__TRY IT__:
Answer these questions about the Urdu image captioning excerpt below, one answer per line:
(a) Which dataset was used?
(b) What network serves as the decoder?
(c) What is the first challenge listed for generating captions in Urdu?

__SELECTED EXTRACT__:
▽

So, in this paper, the Flicker30k dataset was used, which is an extended version of Flicker8k that can be translated into Urdu. Our model uses two deep learning architectures. ResNet-50 and NASNetLarge, as encoders to extract key visual features from images. These features are then processed by an LSTM (Long Short-Term Memory) [31] Network, which serves as the decoder to generate captions. The encoder extracts features from images, and then these features and vector files originating from captions are passed to a decoder. The decoder generates a caption using a greedy search approach in sequence. All these generated captions are evaluated using evaluation metrics which are BLEU and its variant, and achieve effective outcomes.

Despite its significance, Urdu remains an under-resourced language, with complex grammar and morphology[32]. Additionally, there are difficulties in text tokenization and language modeling and a lack of data available for Urdu over the internet. It is necessary to expand resources and solutions for Urdu to promote research in the language. Especially when the benchmark corpora have been established for almost all English research problems, Urdu remains an under-resourced language. This poses a significant challenge for developing an Urdu image captioning system. There are several challenges associated with the generation of captions in Urdu. Some of them are:

  1. (1) Lack of a sizeable dataset in Urdu for the development, comparison, and evaluation of deep learning and transfer learning strategies for creating captions from images in Urdu.

△

__DATA UNDER STUDY__:
▽

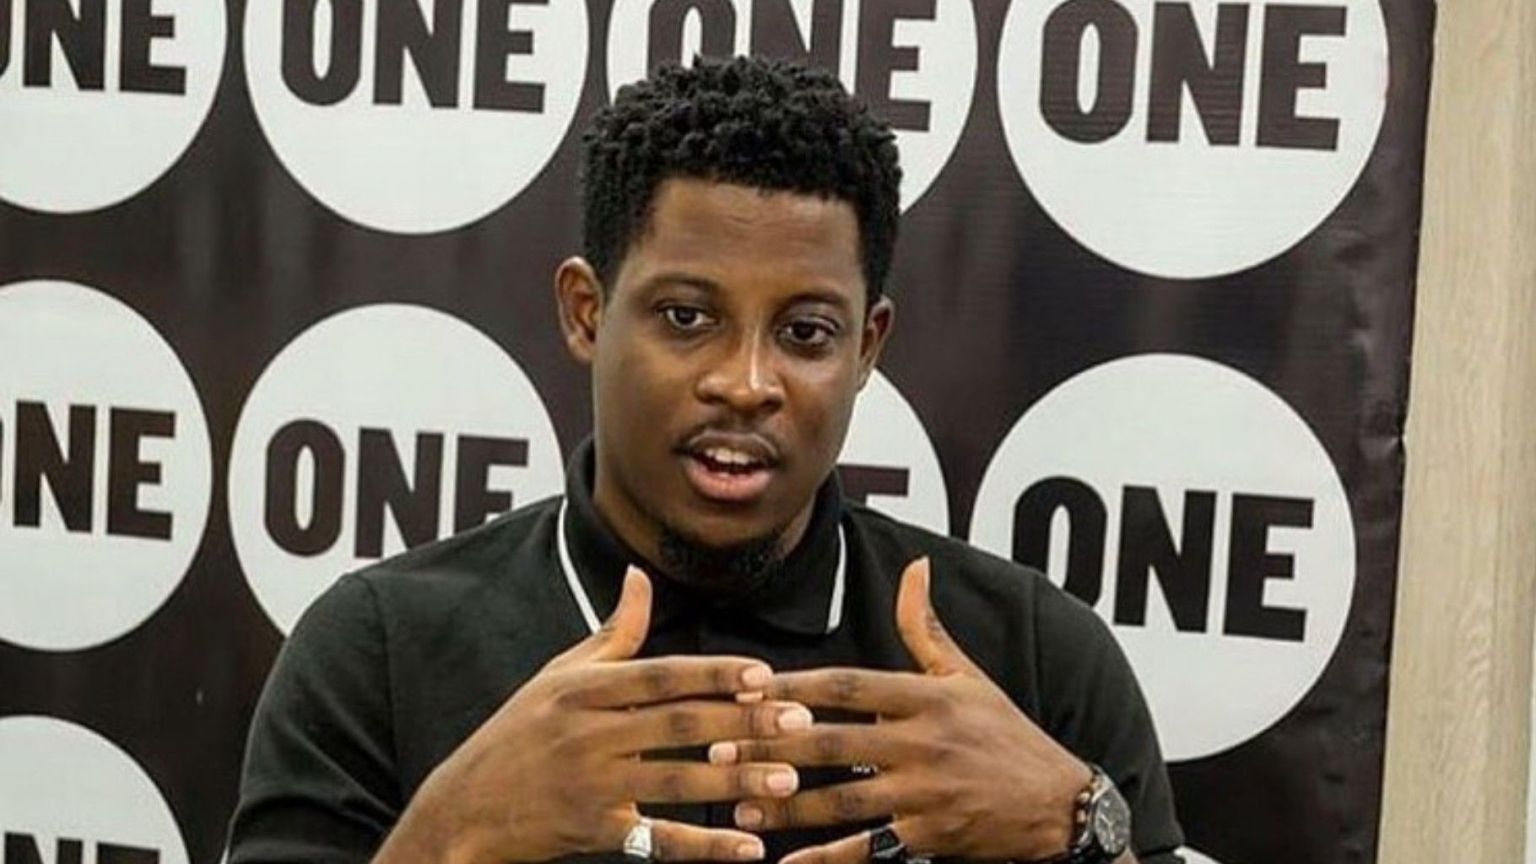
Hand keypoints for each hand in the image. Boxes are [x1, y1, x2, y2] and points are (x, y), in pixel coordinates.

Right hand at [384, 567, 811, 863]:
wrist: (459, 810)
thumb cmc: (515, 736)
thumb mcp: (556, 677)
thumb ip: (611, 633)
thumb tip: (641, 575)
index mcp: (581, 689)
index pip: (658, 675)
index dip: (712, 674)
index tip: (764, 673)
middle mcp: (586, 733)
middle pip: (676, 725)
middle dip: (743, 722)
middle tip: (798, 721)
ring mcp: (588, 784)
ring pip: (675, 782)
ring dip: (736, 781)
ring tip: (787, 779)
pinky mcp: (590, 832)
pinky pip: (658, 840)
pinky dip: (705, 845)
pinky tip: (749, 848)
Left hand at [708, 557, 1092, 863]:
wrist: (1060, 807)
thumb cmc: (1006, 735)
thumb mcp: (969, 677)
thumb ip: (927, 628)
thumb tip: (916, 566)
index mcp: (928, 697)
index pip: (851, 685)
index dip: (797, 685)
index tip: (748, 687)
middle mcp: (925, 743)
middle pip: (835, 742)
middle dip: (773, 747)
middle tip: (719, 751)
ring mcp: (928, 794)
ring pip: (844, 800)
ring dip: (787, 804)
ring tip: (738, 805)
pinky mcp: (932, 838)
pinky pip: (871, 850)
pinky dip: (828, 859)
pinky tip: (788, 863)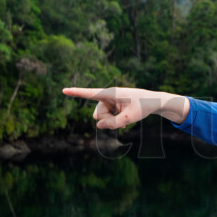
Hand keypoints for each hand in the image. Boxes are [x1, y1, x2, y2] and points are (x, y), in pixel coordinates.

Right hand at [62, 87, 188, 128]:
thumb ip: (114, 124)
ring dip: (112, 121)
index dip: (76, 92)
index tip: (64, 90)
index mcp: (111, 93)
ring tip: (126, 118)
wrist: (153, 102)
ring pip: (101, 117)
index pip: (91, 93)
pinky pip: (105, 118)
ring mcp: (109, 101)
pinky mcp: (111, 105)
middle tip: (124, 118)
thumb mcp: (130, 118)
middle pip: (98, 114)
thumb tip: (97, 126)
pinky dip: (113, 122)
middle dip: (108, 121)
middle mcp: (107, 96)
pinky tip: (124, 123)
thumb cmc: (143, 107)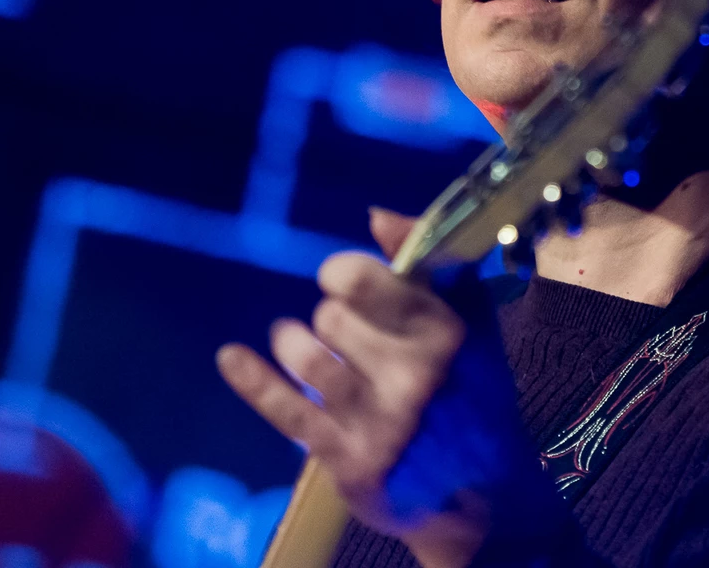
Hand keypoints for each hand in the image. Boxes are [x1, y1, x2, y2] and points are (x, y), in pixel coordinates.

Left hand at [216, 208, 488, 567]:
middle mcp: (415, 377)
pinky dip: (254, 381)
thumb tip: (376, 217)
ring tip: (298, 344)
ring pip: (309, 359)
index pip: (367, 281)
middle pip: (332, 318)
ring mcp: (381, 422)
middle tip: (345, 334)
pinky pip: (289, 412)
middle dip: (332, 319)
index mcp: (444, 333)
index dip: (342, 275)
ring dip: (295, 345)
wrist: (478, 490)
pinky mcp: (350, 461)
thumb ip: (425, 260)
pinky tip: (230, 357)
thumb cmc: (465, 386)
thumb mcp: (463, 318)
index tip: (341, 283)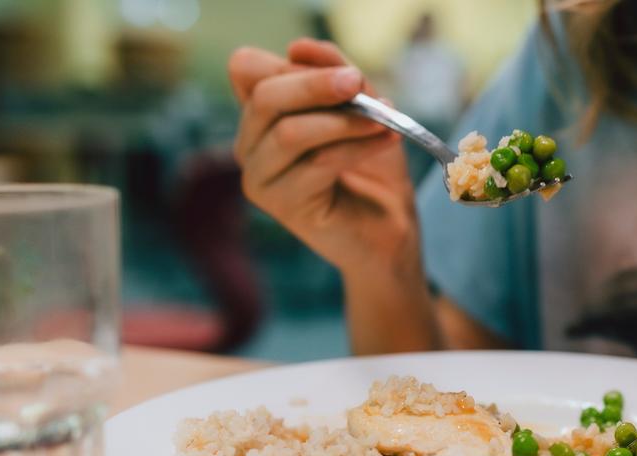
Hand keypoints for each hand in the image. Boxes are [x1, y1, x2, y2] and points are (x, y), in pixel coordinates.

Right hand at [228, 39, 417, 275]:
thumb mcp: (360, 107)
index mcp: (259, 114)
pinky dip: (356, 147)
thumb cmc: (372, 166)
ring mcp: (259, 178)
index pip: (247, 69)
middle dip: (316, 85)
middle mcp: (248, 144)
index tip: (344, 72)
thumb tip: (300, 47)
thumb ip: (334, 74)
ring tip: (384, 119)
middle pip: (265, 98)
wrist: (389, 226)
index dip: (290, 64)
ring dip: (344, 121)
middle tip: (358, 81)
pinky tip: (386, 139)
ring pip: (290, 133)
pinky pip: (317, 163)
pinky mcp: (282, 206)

△

__RESULT OF THIS EXERCISE__:
(a) Flicker30k, an extended version of Flicker8k.
(b) An LSTM (Long Short-Term Memory) network.
(c) The lack of a sizeable Urdu dataset for developing, comparing, and evaluating deep learning and transfer learning strategies for creating captions from images in Urdu.